A Dystopian’s Guide to Barbie Dolls and Disney Princesses
Religion & Liberty Online

A Dystopian’s Guide to Barbie Dolls and Disney Princesses

Proponents of limited government often talk about utopianism because it led to so much dystopian grief in the most infamous socialist experiments of the 20th century. Anna Mussman makes another utopian/dystopian cultural connection in a recent essay at The Federalist.

She draws a connection from the airbrushed world of Barbie Dolls and Disney princesses, to the thirst for dystopian fiction among the girls who soon outgrow those imaginary companions. Mussman suggests that when girls raised mainly on a steady diet of such stuff wake up to the ugly realities of life, they often swing from an appetite for idealism to its opposite extreme, an appetite for a nihilisitc mode of dystopian fiction that shares with the earlier phase an excessive emphasis on the individual to the exclusion of the community.

So, what if you’re in full agreement that those anorexia-inducing dolls are indeed bad karma, but your extended family is hell bent on springing a Pink Fairy Princess Barbie on your daughter every chance they get, leaving you either to cave or play the curmudgeonly Grinch? If you’ve chosen to cave, there’s still hope:

My sisters and I owned Barbie dolls (people kept giving them to us), but we had no idea how we were “supposed” to play with them. Our Barbies were pioneers with large families. They wore calico dresses that we sewed ourselves. They rode in covered wagons made from shoe boxes. Barbie may have entered our home, but Mattel and its commercial power did not.

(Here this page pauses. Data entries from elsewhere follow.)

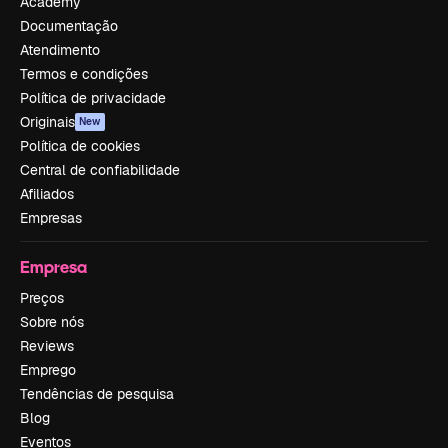
Academy
Documentação
Atendimento
Termos e condições
Política de privacidade
Originais
New
Política de cookies
Central de confiabilidade
Afiliados
Empresas
Empresa
Preços
Sobre nós
Reviews
Emprego
Tendências de pesquisa
Blog
Eventos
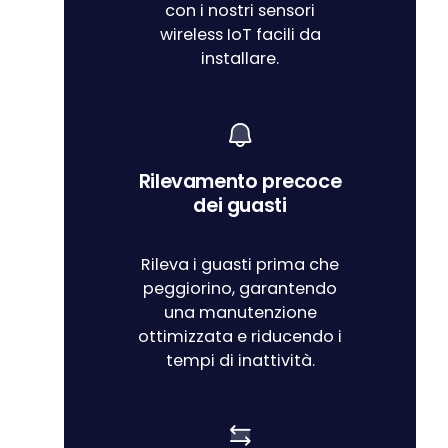
con i nostri sensori
wireless IoT facili da
installare.
Rilevamento precoce
dei guasti
Rileva i guasti prima che
peggiorino, garantendo
una manutenzione
ottimizzata e riducendo i
tempi di inattività.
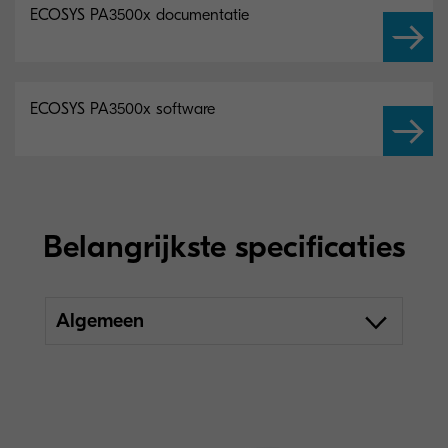
ECOSYS PA3500x documentatie
ECOSYS PA3500x software
Belangrijkste specificaties
Algemeen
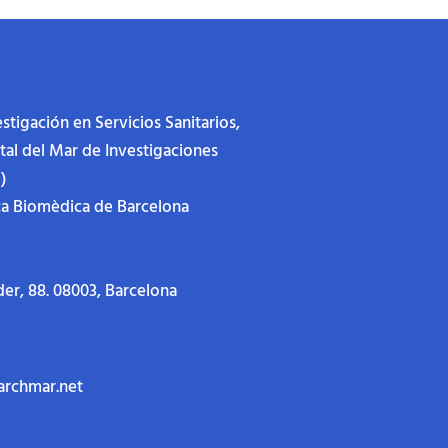
stigación en Servicios Sanitarios,
ital del Mar de Investigaciones
)
ca Biomèdica de Barcelona
der, 88.
08003, Barcelona
archmar.net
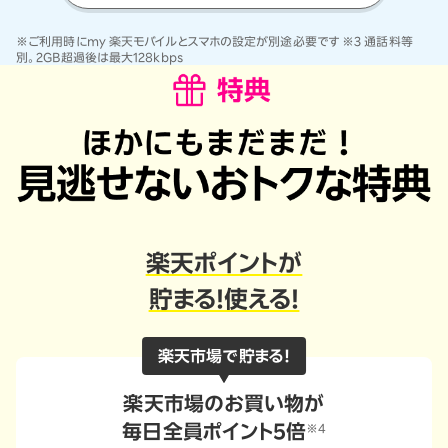
※ご利用時にmy 楽天モバイルとスマホの設定が別途必要です ※3 通話料等
別。2GB超過後は最大128kbps
楽天ポイントが
貯まる！使える！
楽天市場で貯まる！
楽天市場のお買い物が
毎日全員ポイント5倍
※4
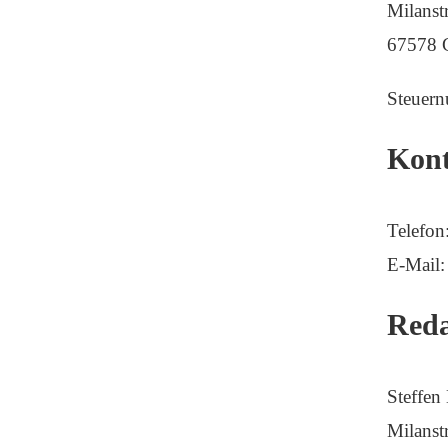
Milanstr
67578 
Steuer
Kon
Telefo
E-Mail:
Reda
Steffen
Milanstr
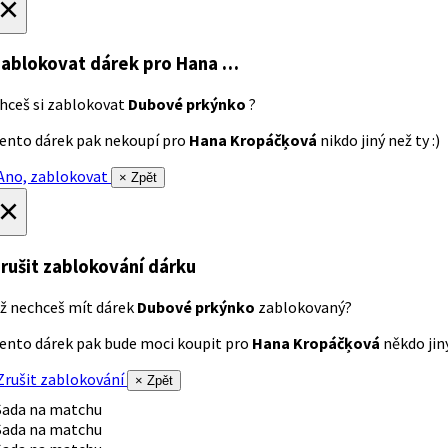
×
ablokovat dárek
pro Hana …
hceš si zablokovat
Dubové prkýnko
?
ento dárek pak nekoupí pro
Hana Kropáčķová
nikdo jiný než ty :)
no, zablokovat
× Zpět
×
rušit zablokování dárku
ž nechceš mít dárek
Dubové prkýnko
zablokovaný?
ento dárek pak bude moci koupit pro
Hana Kropáčķová
někdo jiný
rušit zablokování
× Zpět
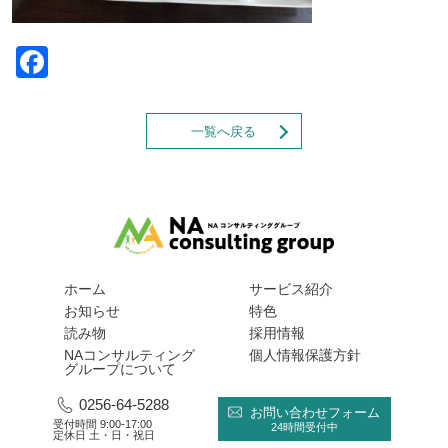
Facebook
一覧へ戻る
ホーム
サービス紹介
お知らせ
特色
読み物
採用情報
NAコンサルティング
個人情報保護方針
グループについて
0256-64-5288
お問い合わせフォーム
受付時間 9:00-17:00
24時間受付中
定休日 土・日・祝日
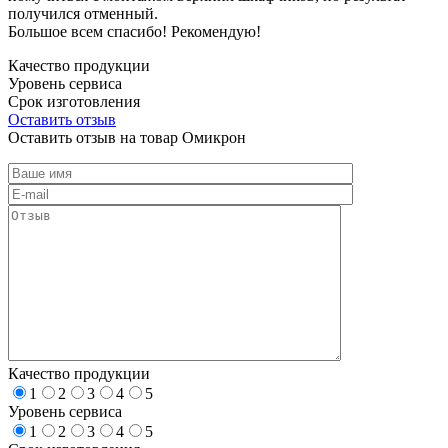
получился отменный.
Большое всем спасибо! Рекомендую!
Качество продукции
Уровень сервиса
Срок изготовления
Оставить отзыв
Оставить отзыв на товар Омикрон
Качество продукции
1
2
3
4
5
Уровень сервиса
1
2
3
4
5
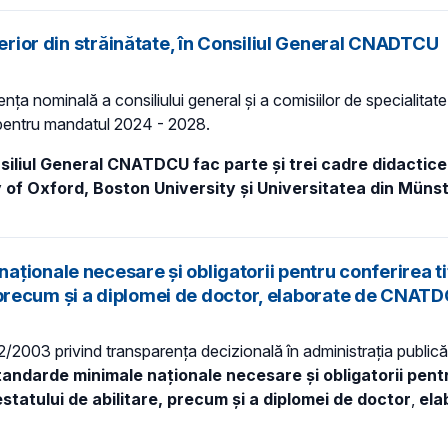
perior din străinătate, în Consiliul General CNADTCU
nţa nominală a consiliului general şi a comisiilor de specialitat
) pentru mandatul 2024 - 2028.
siliul General CNATDCU fac parte și trei cadre didactice d
y of Oxford, Boston University și Universitatea din Müns
ionale necesare și obligatorii pentru conferirea tit
re, precum și a diplomei de doctor, elaborate de CNAT
 52/2003 privind transparenţa decizională în administraţia publică,
andarde minimale naționale necesare și obligatorii pentru
statului de abilitare, precum și a diplomei de doctor
,
ela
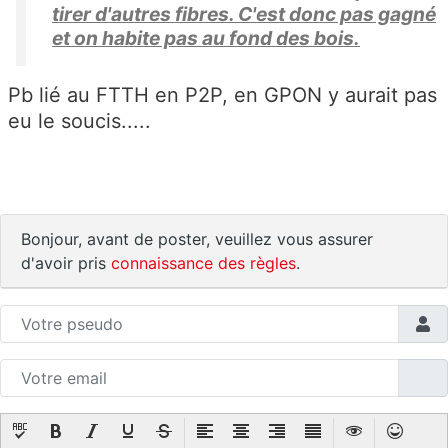
tirer d'autres fibres. C'est donc pas gagné
et on habite pas au fond des bois.
Pb lié au FTTH en P2P, en GPON y aurait pas
eu le soucis.....
Bonjour, avant de poster, veuillez vous assurer
d'avoir pris
connaissance des règles
.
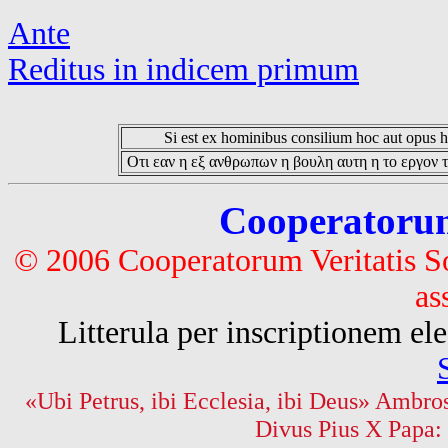
Ante
Reditus in indicem primum
Si est ex hominibus consilium hoc aut opus hoc
Οτι εαν η εξ ανθρωπων η βουλη αυτη η το εργον τ
Cooperatorum 
© 2006 Cooperatorum Veritatis S
as
Litterula per inscriptionem 
«Ubi Petrus, ibi Ecclesia, ibi Deus» Ambros
Divus Pius X Papa:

What was her parents’ secret?

The answers that I observed in my own upbringing might seem radical. We did not watch any television (commercials are powerful things). We were not showered with material possessions—if we wanted a new doll, we usually had to earn money and buy it ourselves. When we were young and impressionable, our parents joined our doll games, and created playtime storylines like, “potluck wedding” or “missionary journey to Thailand.” Because they spent as much time with us as our peers did, and far more time than any commercial entertainers, their opinions and outlooks were more influential. They were able to consciously build a strong family culture that provided us with an alternative to aspects of the mainstream world. Our imaginations were filled and expanded with a vast range of books that possess no tie-in merchandise.

It’s an encouraging story, but the opposite is too often the case–kids raised by popular culture while the parents are away. This is no way to raise citizens capable of sustaining a free and flourishing society, or of returning “the heart of the parents to the children, and the heart of the children to their parents.”